START INFORMATION SHOWN

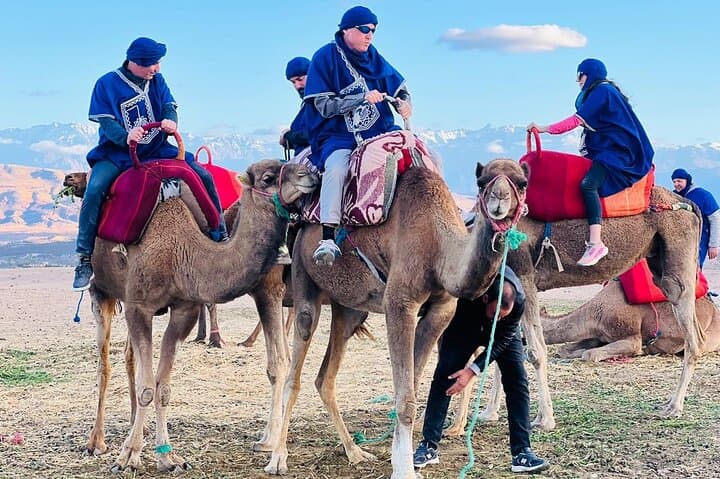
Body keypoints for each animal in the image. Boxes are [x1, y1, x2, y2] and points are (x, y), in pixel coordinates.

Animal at [75, 160, 317, 472]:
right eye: (267, 177)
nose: (311, 174)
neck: (181, 250)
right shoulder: (139, 307)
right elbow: (147, 387)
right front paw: (128, 456)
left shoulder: (184, 311)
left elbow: (161, 386)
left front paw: (167, 456)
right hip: (101, 290)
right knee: (104, 364)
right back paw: (97, 442)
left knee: (129, 358)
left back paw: (134, 425)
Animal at [265, 159, 529, 479]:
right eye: (482, 181)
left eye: (522, 182)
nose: (499, 199)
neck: (438, 244)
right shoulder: (399, 304)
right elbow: (406, 398)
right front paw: (403, 469)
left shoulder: (442, 309)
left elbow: (411, 386)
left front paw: (400, 459)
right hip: (304, 279)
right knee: (295, 370)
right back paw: (277, 458)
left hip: (349, 308)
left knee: (325, 377)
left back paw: (355, 452)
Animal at [473, 185, 703, 432]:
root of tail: (688, 204)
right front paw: (489, 413)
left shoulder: (525, 276)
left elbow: (534, 351)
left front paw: (545, 419)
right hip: (658, 259)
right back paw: (669, 402)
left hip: (677, 258)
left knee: (690, 333)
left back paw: (674, 407)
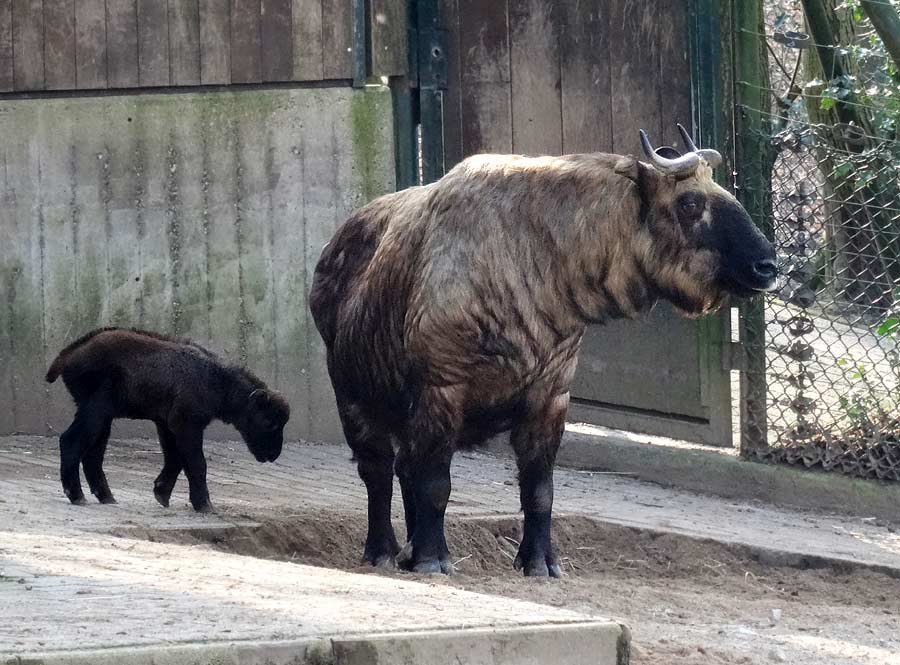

END INFORMATION SHOWN

▶ ACTION ITEM
With the images left out, set down every entry exactly.

▶ ANSWER TO THE PROBLEM
Body keypoints for each animal in the image. Boxes are [x1, y1, x2, y2] and points are (x, y), in pixel coordinates.

Animal at [75, 160, 317, 472]:
right eye: (267, 177)
nose: (311, 174)
neck: (181, 250)
right shoulder: (139, 307)
right elbow: (147, 387)
right front paw: (128, 456)
left shoulder: (184, 311)
left elbow: (161, 386)
left front paw: (167, 456)
right hip: (101, 290)
right knee: (104, 364)
right back paw: (97, 442)
left knee: (129, 358)
left back paw: (134, 425)
Animal at [265, 159, 529, 479]:
right eye: (482, 181)
left eye: (522, 182)
nose: (499, 199)
neck: (438, 244)
right shoulder: (399, 304)
right elbow: (406, 398)
right front paw: (403, 469)
left shoulder: (442, 309)
left elbow: (411, 386)
left front paw: (400, 459)
right hip: (304, 279)
right knee: (295, 370)
right back paw: (277, 458)
left hip: (349, 308)
left knee: (325, 377)
left back paw: (355, 452)
Animal at [473, 185, 703, 432]:
root of tail: (688, 204)
right front paw: (489, 413)
left shoulder: (525, 276)
left elbow: (534, 351)
left front paw: (545, 419)
right hip: (658, 259)
right back paw: (669, 402)
left hip: (677, 258)
left knee: (690, 333)
left back paw: (674, 407)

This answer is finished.